In the entries below, count every line with the string "instrument". State the count and nothing else.

BEGIN Excerpted data

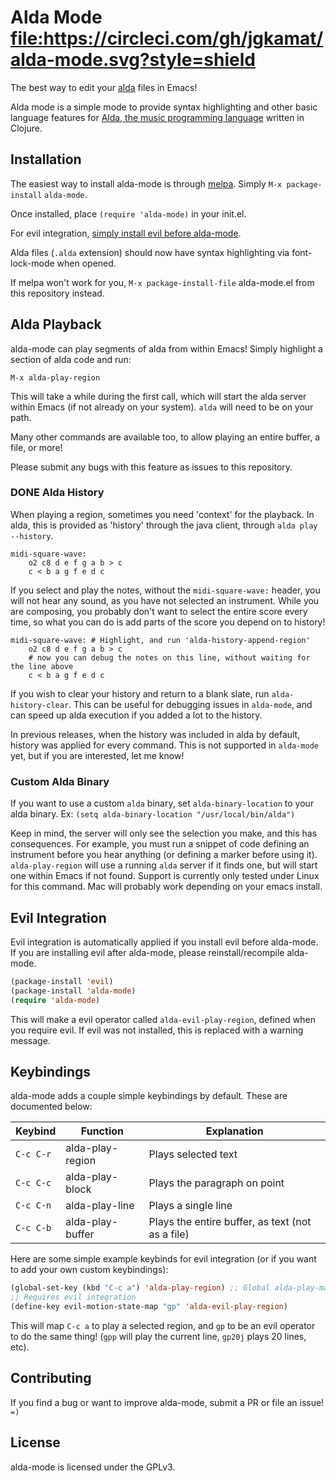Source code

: * Alda Mode [[https://melpa.org/#/alda-mode][file:https://melpa.org/packages/alda-mode-badge.svg]]  [[https://stable.melpa.org/#/alda-mode][file:https://stable.melpa.org/packages/alda-mode-badge.svg]] [[https://circleci.com/gh/jgkamat/alda-mode][file:https://circleci.com/gh/jgkamat/alda-mode.svg?style=shield]]

The best way to edit your [[https://github.com/alda-lang/alda][alda]] files in Emacs!

Alda mode is a simple mode to provide syntax highlighting and other basic
language features for [[https://github.com/alda-lang/alda][Alda, the music programming language]] written in Clojure.

[[http://i.imgur.com/lRAA27L.png]]
** Installation
   :PROPERTIES:
   :CUSTOM_ID: installation
   :END:

The easiest way to install alda-mode is through [[http://melpa.org/#/getting-started][melpa]]. Simply
~M-x package-install~ ~alda-mode~.

Once installed, place ~(require 'alda-mode)~ in your init.el.

For evil integration,
[[https://github.com/jgkamat/alda-mode#evil-integration][simply install evil before alda-mode]].

Alda files (~.alda~ extension) should now have syntax highlighting via
font-lock-mode when opened.

If melpa won't work for you, ~M-x package-install-file~ alda-mode.el
from this repository instead.

** Alda Playback
   :PROPERTIES:
   :CUSTOM_ID: usage
   :END:

alda-mode can play segments of alda from within Emacs! Simply highlight
a section of alda code and run:

~M-x alda-play-region~

This will take a while during the first call, which will start the alda server
within Emacs (if not already on your system). ~alda~ will need to be on your
path.

Many other commands are available too, to allow playing an entire buffer, a
file, or more!

Please submit any bugs with this feature as issues to this repository.

*** DONE Alda History
CLOSED: [2017-08-03 Thu 18:49]

When playing a region, sometimes you need 'context' for the playback. In alda,
this is provided as 'history' through the java client, through ~alda play
--history~.

# Alda mode org babel hype! (I wish)
#+BEGIN_SRC alda
  midi-square-wave:
      o2 c8 d e f g a b > c
      c < b a g f e d c
#+END_SRC

If you select and play the notes, without the ~midi-square-wave:~ header, you
will not hear any sound, as you have not selected an instrument. While you are
composing, you probably don't want to select the entire score every time, so
what you can do is add parts of the score you depend on to history!

#+BEGIN_SRC alda
  midi-square-wave: # Highlight, and run 'alda-history-append-region'
      o2 c8 d e f g a b > c
      # now you can debug the notes on this line, without waiting for the line above
      c < b a g f e d c
#+END_SRC

If you wish to clear your history and return to a blank slate, run
~alda-history-clear~. This can be useful for debugging issues in ~alda-mode~,
and can speed up alda execution if you added a lot to the history.

In previous releases, when the history was included in alda by default, history
was applied for every command. This is not supported in ~alda-mode~ yet, but if
you are interested, let me know!

*** Custom Alda Binary

If you want to use a custom ~alda~ binary, set ~alda-binary-location~ to
your alda binary. Ex:
~(setq alda-binary-location "/usr/local/bin/alda")~

Keep in mind, the server will only see the selection you make, and this
has consequences. For example, you must run a snippet of code defining
an instrument before you hear anything (or defining a marker before
using it). ~alda-play-region~ will use a running ~alda~ server if it finds
one, but will start one within Emacs if not found. Support is currently
only tested under Linux for this command. Mac will probably work depending
on your emacs install.

** Evil Integration
   :PROPERTIES:
   :CUSTOM_ID: evil-integration
   :END:

Evil integration is automatically applied if you install evil before
alda-mode. If you are installing evil after alda-mode, please
reinstall/recompile alda-mode.

#+BEGIN_SRC emacs-lisp
    (package-install 'evil)
    (package-install 'alda-mode)
    (require 'alda-mode)
#+END_SRC

This will make a evil operator called ~alda-evil-play-region~, defined
when you require evil. If evil was not installed, this is replaced with
a warning message.

** Keybindings
   :PROPERTIES:
   :CUSTOM_ID: keybindings
   :END:

alda-mode adds a couple simple keybindings by default. These are documented below:

| Keybind   | Function         | Explanation                                      |
|-----------+------------------+--------------------------------------------------|
| ~C-c C-r~ | alda-play-region | Plays selected text                              |
| ~C-c C-c~ | alda-play-block  | Plays the paragraph on point                     |
| ~C-c C-n~ | alda-play-line   | Plays a single line                              |
| ~C-c C-b~ | alda-play-buffer | Plays the entire buffer, as text (not as a file) |

Here are some simple example keybinds for evil integration (or if you want to add your own custom keybindings):

#+BEGIN_SRC emacs-lisp
    (global-set-key (kbd "C-c a") 'alda-play-region) ;; Global alda-play-map
    ;; Requires evil integration
    (define-key evil-motion-state-map "gp" 'alda-evil-play-region)
#+END_SRC

This will map ~C-c a~ to play a selected region, and ~gp~ to be an evil
operator to do the same thing! (~gpp~ will play the current line,
~gp20j~ plays 20 lines, etc).

** Contributing
   :PROPERTIES:
   :CUSTOM_ID: contributing
   :END:

If you find a bug or want to improve alda-mode, submit a PR or file an issue! ~=)~

** License
   :PROPERTIES:
   :CUSTOM_ID: license
   :END:

alda-mode is licensed under the GPLv3.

END Excerpted data

Solution to the problem. 2